Reliance Industries Ltd chairman Mukesh Ambani overtook Alibaba Group Holding Ltd (阿里巴巴) founder Jack Ma (馬雲) to become Asia’s richest person as he positions Reliance to disrupt the e-commerce space in India.
The chairman of India’s refining-to-telecoms conglomerate, Ambani was estimated to be worth US$44.3 billion on Friday, with Reliance shares rising 1.6 percent to a record 1,099.8 rupees, according to the Bloomberg Billionaires Index.
Ma’s wealth stood at US$44 billion at the close of trading on Friday in the US, where the company is listed.
Ambani has added US$4 billion to his fortune this year as Reliance doubled its petrochemicals capacity and investors cheered the success of his disruptive telecom upstart, Reliance Jio Infocomm Ltd.
The tycoon earlier this month unveiled plans to leverage his 215 million telecom subscribers to expand his e-commerce offerings, taking on the likes of Amazon.com Inc and Walmart Inc.
Ma has lost US$1.4 billion this year.
Ambani, best known for executing large-scale projects, spearheaded construction of the world’s largest refining complex in Jamnagar, Gujarat State, owns the most widespread mobile data network globally and claims to have India’s biggest, as well as its most-profitable retail firm.

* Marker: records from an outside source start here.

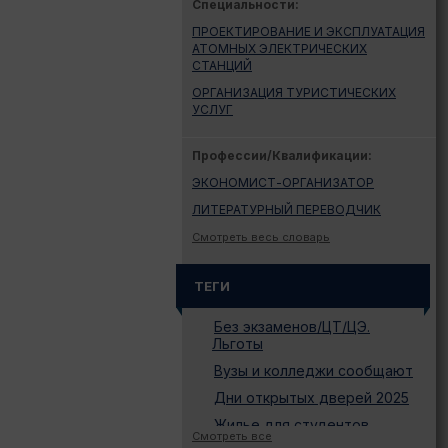
Специальности:
ПРОЕКТИРОВАНИЕ И ЭКСПЛУАТАЦИЯ
АТОМНЫХ ЭЛЕКТРИЧЕСКИХ
СТАНЦИЙ
ОРГАНИЗАЦИЯ ТУРИСТИЧЕСКИХ
УСЛУГ
Профессии/Квалификации:
ЭКОНОМИСТ-ОРГАНИЗАТОР
ЛИТЕРАТУРНЫЙ ПЕРЕВОДЧИК
Смотреть весь словарь
ТЕГИ
Без экзаменов/ЦТ/ЦЭ.
Льготы
Вузы и колледжи сообщают
Дни открытых дверей 2025
Жилье для студентов
Смотреть все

At this month’s annual shareholders’ meeting, Ambani said that Reliance saw its “biggest growth opportunity in creating a hybrid, online-to-offline new commerce platform,” involving the group’s Reliance Retail Ltd and Reliance Jio businesses.
The “size of Reliance will more than double” by 2025, Ambani told the meeting.
Jio is to introduce a fiber-based broadband service across 1,100 Indian cities next month in what Ambani said would be the biggest greenfield fixed-line rollout anywhere in the world.
Within a week of the announcements, Reliance re-entered the US$100 billion club, after more than a decade.
Ambani used the same venue two years ago to announce his disruptive telecom venture with free offers that eventually forced smaller rivals to quit and bigger ones to merge.
The billionaire inherited Reliance from his much-storied father, business tycoon Dhirubhai Ambani, who is credited with sparking an equity culture among middle-class Indians and using their savings to build the group’s textile and petrochemical manufacturing units.